On 2012-07-07 03:12, Jonathan M Davis wrote:

Now, the issue of a "strong, dependable formalization of D's syntax" is
another thing entirely. Porting dmd's lexer and parser to Phobos would keep
the Phobos implementation in line with dmd much more easily and avoid
inconsistencies in the language definition and the like. However, if we write a
new lexer and parser specifically for Phobos which _doesn't_ port the lexer or
parser from dmd, then that _would_ help drive making the spec match the
compiler (or vice versa). So, I agree that could be a definite argument for
writing a lexer and parser from scratch rather than porting the one from dmd,
but I don't buy the bit about it smothering parser generators at all. I think
that the use cases are completely different.

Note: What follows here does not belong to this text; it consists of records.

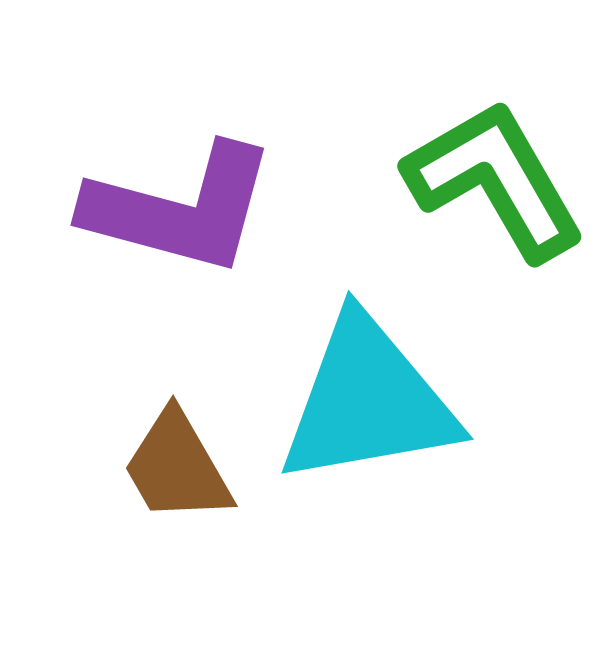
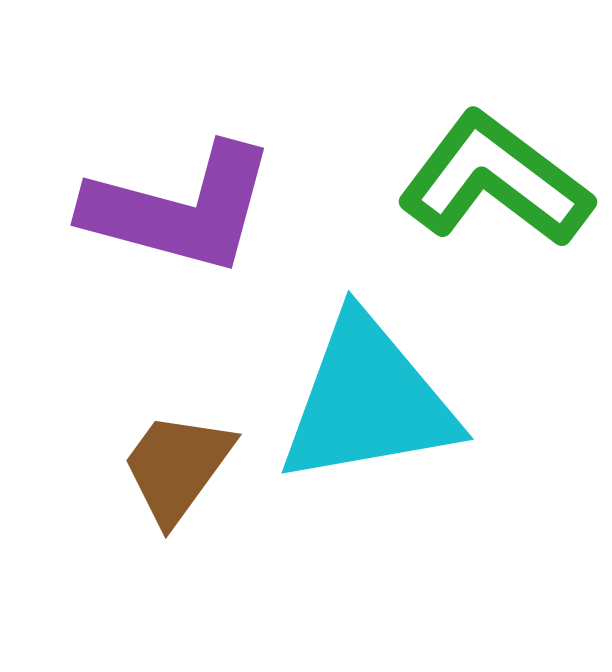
green L-shape: rotated 23 degrees counterclockwise
brown trapezoid: rotated 66 degrees clockwise
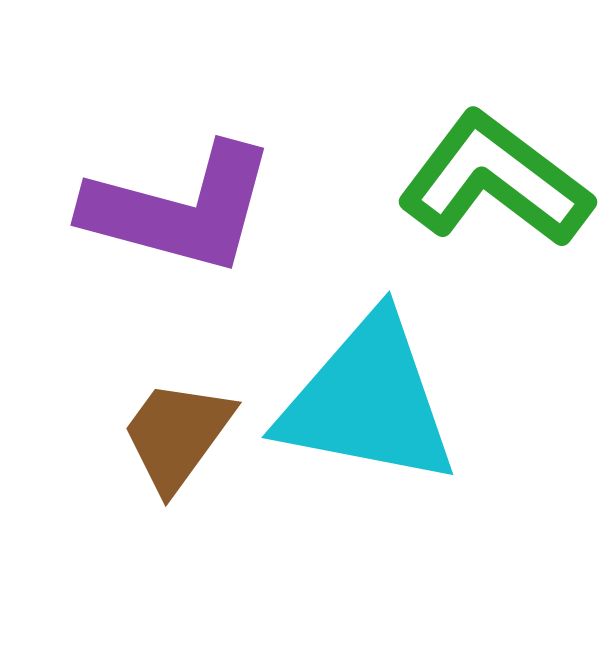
cyan triangle: rotated 21 degrees clockwise
brown trapezoid: moved 32 px up
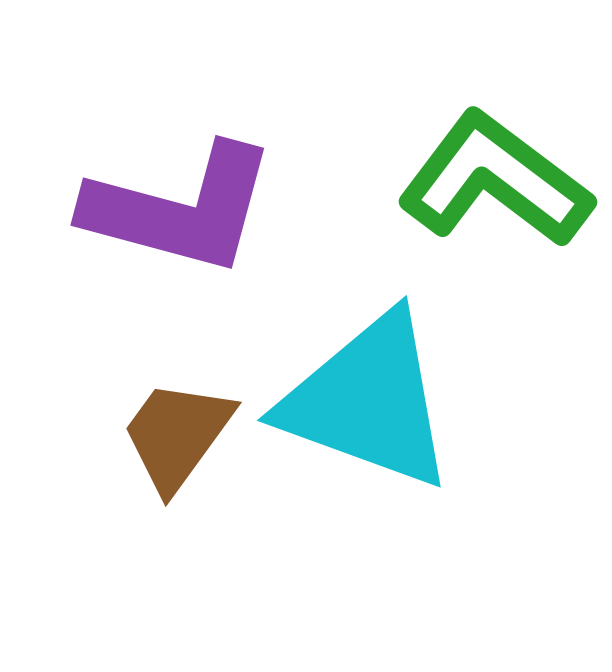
cyan triangle: rotated 9 degrees clockwise
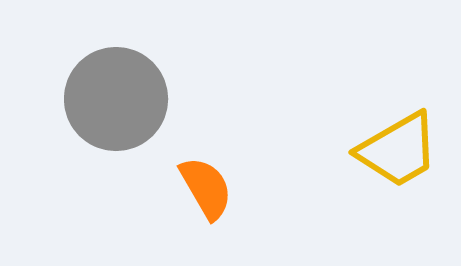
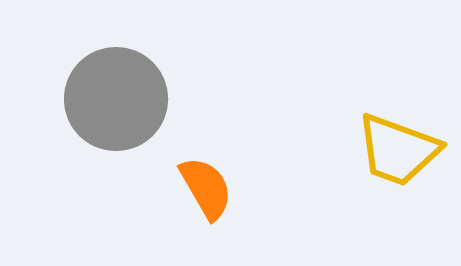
yellow trapezoid: rotated 50 degrees clockwise
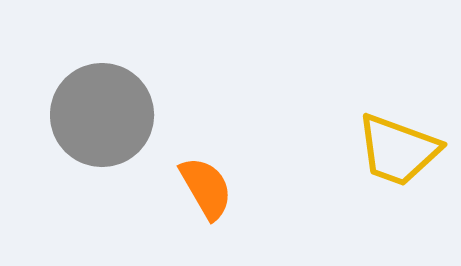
gray circle: moved 14 px left, 16 px down
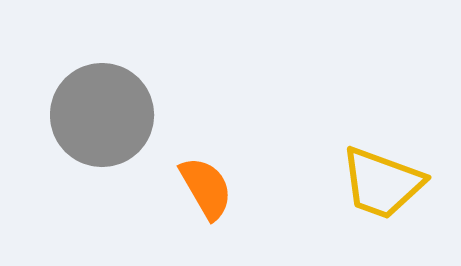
yellow trapezoid: moved 16 px left, 33 px down
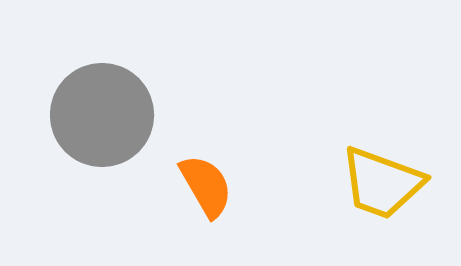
orange semicircle: moved 2 px up
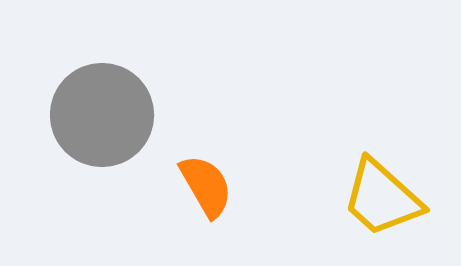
yellow trapezoid: moved 15 px down; rotated 22 degrees clockwise
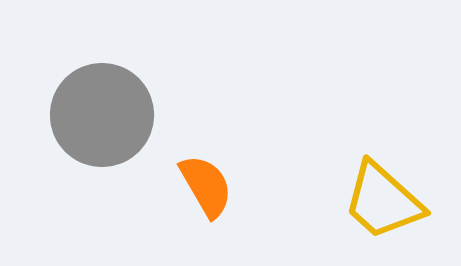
yellow trapezoid: moved 1 px right, 3 px down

I think the whole point of having a compiler as a library is that the compiler should use the library as well. Otherwise the two will get out of sync.

Just look at Clang, LLVM, LLDB and Xcode, they took the correct approach. Clang and LLVM (and I think LLDB) are available as libraries. Then the compiler, debugger (lldb) and IDE uses these libraries as part of their implementation. They don't have their own implementation that is similar to the libraries, making it "easy" to stay in sync. They _use_ the libraries as libraries.

This is what DMD and Phobos should do as well. If it's too complicated to port the lexer/parser to D then it would be better, at least as a first step, to modify DMD as needed. Create a C API for DMD and then create D bindings to be put into Phobos.